Document section =

====

RoBERTa's vocabulary is fixed to a certain number of tokens. Therefore, as you can see above, the tokenizer splits up words that are not part of the vocabulary into smaller subwords and characters ([`word pieces`](https://huggingface.co/transformers/tokenizer_summary.html#wordpiece)). <br/>
Here is another example:

In [12]:
tokenizer.tokenize("bananas")

['ban', 'anas']

---
#### Encoding and Decoding Input
The `encode` method maps individual strings to indices into the underlying embedding used by the model. Recall, that BERT has the special tokens `[SEP]`, `[CLS]` (and `[MASK]`for the Masked Language Modeling (MLM)).

In [13]:
ex_ids = tokenizer.encode(sentence, add_special_tokens=True)
ex_ids

[0, 33479, 8338, 6, 12546, 337, 281, 32, 909, 8, 1104, 2]

To see what these tokens look like, we can `convert_ids_to_tokens`, i.e., map the ids back to the tokens:

In [14]:
tokenizer.convert_ids_to_tokens(ex_ids)

['<s>',
 'Comm',
 'only',
 ',',
 'Ġko',
 'al',
 'as',
 'Ġare',
 'Ġblack',
 'Ġand',
 'Ġwhite',
 '</s>']

The `decode` method maps the indices back to individual strings.

### Basics of Representations
See also the documentation for more details: https://huggingface.co/transformers/model_doc/bert.html#bertmodel

In [15]:
sentence = "Everyone knows that most bananas are yellow."
ex_ids = tokenizer.encode(sentence, add_special_tokens=True)

In [16]:
print(len(ex_ids))

10


With the `forward` method of the model, we can obtain representations for a batch of example inputs. By setting the optional bool `output_hidden_state` to `True`, the hidden states of all layers are returned:

In [17]:
with torch.no_grad():
    reps = robertaModel(input_ids=torch.tensor([ex_ids]), output_hidden_states=True)

In [18]:
type(reps)

transformers.modeling_outputs.BaseModelOutputWithPoolingAndCrossAttentions

The return value `reps` is an instance of a special `transformers` class comprising various representations.<br/>
To just get the final output representations for each token, we use `last_hidden_state`:

In [19]:
reps.last_hidden_state.shape

torch.Size([1, 10, 768])

As we see from the `shape` of the last hidden state, our batch has 1 example, with 10 tokens, where each token is represented by a vector of dimensionality 768. 

**Side note:** The `transformers` models also have a `pooler_output` value. 
In the case of RoBERTa, this is the output representation above the [CLS] token. Recall, **that this is often used as a summary representation for the entire sequence**, on which basis a classification decision is computed.

====

Dataset extract =
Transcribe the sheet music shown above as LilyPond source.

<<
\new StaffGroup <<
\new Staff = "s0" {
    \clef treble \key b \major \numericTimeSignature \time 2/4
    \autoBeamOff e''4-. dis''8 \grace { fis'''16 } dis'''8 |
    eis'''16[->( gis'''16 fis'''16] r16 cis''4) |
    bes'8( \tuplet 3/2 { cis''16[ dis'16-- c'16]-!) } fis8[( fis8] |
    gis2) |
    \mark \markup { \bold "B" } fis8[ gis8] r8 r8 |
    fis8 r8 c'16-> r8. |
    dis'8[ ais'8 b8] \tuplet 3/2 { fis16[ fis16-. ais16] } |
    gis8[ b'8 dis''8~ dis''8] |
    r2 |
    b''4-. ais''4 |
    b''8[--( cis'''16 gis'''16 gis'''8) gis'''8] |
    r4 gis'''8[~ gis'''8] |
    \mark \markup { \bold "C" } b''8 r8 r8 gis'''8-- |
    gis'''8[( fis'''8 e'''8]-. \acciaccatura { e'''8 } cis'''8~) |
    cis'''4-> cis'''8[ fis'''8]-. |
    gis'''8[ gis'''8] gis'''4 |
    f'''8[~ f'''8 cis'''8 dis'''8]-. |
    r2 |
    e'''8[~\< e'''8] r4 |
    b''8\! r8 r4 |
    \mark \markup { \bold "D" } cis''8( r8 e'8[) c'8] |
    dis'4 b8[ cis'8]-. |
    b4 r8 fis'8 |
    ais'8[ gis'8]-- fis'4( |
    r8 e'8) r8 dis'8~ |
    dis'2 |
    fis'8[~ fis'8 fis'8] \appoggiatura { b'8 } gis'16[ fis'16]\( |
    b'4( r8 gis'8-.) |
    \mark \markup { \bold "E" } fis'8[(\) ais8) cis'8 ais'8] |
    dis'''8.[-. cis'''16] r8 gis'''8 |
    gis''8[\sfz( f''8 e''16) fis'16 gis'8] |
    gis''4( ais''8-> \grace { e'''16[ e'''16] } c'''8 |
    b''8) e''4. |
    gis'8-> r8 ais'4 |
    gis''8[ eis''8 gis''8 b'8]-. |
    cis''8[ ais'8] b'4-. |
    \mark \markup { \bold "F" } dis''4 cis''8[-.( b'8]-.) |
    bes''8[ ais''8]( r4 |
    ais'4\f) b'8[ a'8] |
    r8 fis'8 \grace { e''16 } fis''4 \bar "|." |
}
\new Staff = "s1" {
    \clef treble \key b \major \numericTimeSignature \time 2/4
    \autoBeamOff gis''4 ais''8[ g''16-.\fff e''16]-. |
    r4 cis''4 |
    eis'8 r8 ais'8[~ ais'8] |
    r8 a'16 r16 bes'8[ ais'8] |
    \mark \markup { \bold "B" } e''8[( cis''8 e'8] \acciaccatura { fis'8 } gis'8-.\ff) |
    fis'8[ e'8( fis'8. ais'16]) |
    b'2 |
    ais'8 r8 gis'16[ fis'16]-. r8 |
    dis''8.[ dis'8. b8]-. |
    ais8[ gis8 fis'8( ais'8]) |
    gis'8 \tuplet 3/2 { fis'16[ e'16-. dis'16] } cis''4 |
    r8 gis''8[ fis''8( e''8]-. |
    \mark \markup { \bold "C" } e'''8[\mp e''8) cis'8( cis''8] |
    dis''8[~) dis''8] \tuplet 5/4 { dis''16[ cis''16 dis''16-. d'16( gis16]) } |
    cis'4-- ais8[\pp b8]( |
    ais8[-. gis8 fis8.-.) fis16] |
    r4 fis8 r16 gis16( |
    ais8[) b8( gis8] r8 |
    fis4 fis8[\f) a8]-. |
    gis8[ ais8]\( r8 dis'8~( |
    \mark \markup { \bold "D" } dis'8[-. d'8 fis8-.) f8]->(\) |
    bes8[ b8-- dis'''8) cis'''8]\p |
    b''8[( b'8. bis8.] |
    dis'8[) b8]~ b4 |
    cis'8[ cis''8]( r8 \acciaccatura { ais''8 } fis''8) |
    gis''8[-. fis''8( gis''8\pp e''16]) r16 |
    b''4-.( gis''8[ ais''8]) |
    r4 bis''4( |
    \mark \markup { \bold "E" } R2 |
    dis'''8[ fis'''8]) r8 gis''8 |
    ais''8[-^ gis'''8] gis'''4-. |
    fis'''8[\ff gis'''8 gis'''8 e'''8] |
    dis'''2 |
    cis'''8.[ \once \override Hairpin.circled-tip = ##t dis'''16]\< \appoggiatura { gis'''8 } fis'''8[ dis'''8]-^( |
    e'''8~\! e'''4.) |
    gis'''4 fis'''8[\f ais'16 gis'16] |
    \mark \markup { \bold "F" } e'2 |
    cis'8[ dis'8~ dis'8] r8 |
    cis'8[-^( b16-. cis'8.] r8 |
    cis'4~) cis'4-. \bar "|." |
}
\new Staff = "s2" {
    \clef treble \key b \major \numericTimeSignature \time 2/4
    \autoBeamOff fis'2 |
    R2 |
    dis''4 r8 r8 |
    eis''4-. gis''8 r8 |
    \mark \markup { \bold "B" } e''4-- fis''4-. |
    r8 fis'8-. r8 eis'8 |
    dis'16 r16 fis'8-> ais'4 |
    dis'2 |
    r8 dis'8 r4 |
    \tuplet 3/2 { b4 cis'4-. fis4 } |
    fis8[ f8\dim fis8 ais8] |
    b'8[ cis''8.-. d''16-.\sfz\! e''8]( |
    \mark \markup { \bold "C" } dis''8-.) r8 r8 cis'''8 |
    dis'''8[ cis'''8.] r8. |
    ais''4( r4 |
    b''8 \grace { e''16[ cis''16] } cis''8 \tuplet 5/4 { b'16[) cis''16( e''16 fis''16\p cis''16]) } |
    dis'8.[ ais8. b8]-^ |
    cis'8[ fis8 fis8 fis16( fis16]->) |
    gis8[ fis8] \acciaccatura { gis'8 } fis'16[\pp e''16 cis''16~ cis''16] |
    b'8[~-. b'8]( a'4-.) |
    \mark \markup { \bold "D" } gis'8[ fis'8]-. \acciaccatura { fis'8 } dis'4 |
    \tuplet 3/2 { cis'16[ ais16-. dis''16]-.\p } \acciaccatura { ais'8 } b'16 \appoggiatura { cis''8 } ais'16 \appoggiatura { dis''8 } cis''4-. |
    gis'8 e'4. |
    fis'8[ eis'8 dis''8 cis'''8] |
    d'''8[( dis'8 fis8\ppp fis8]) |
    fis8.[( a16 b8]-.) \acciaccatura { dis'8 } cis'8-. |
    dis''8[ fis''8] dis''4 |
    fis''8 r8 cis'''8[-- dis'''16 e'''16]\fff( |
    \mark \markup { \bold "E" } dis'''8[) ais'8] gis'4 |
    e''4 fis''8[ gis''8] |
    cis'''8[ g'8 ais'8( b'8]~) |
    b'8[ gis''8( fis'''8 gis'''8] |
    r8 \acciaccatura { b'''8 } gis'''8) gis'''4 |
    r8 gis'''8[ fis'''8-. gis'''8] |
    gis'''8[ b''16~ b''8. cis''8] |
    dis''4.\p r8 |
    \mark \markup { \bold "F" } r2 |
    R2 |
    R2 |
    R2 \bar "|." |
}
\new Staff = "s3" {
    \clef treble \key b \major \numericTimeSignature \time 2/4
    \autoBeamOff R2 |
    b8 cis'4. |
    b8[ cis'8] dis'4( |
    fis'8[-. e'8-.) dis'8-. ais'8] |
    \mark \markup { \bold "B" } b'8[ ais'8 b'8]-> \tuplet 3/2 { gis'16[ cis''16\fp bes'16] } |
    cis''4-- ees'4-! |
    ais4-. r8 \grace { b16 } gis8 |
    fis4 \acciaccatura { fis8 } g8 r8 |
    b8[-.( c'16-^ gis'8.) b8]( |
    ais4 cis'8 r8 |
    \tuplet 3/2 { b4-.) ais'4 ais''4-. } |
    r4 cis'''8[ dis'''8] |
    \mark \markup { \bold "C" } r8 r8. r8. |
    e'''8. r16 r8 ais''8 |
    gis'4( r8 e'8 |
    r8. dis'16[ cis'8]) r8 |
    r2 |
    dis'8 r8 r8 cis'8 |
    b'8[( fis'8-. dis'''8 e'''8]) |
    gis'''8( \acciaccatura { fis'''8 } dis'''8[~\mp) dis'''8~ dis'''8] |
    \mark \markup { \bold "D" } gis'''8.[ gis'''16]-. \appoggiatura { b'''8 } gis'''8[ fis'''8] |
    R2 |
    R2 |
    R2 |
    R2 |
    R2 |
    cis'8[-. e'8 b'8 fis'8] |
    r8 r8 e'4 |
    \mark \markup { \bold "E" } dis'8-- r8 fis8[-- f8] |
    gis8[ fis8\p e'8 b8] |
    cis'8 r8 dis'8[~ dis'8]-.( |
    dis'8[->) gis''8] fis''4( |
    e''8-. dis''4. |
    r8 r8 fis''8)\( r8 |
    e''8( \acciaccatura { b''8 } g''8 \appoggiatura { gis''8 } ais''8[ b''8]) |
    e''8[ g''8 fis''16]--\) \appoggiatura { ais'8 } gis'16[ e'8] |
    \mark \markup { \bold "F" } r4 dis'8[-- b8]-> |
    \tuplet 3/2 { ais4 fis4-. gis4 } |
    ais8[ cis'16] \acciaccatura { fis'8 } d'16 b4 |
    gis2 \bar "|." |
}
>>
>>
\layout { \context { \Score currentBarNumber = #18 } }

====

Work to complete =
1. Can you restate the paragraph of the RoBERTa tutorial above that begins "As we see from the `shape`" as a short bulleted list that keeps its facts?
2. In the RoBERTa tutorial above, into which subwords does the tokenizer split "bananas"?
3. Finish out the RoBERTa tutorial above with the next part, starting after its final sentence.

Answers for the exercise =
1.
- Batch size: 1 example
- Tokens in the example: 10
- Each token is represented by a vector of dimensionality 768

2. 'ban' and 'anas'

3.
However, __we cannot use `pooler_output` in the current context__, as `transformers` adds new randomised parameters on top of it, to facilitate fine-tuning. (See also the warning message above when loading the model.)<br/>

**If we want the [CLS] representation, we need to use `reps.last_hidden_state[:, 0]`:**

In [20]:
reps.last_hidden_state[:, 0].shape

torch.Size([1, 768])

Since we set the `output_hidden_state` to `True`, we can access the output representations from each layer of the model by using `hidden_states`. 
(Setting `output_hidden_state` to `False` would return  `None`.) <br/>
There are 13 layers in total for the RoBERTa-base model, the embeddings, followed by the 12 hidden layers:

In [21]:
len(reps.hidden_states)

13

That is,`reps.hidden_states[-1]`would be the same as `reps.hidden_states[12]` for `BERT-base`, and the embeddings can be accessed by `reps.hidden_states[0]`.

In [22]:
tokenizer.decode(ex_ids)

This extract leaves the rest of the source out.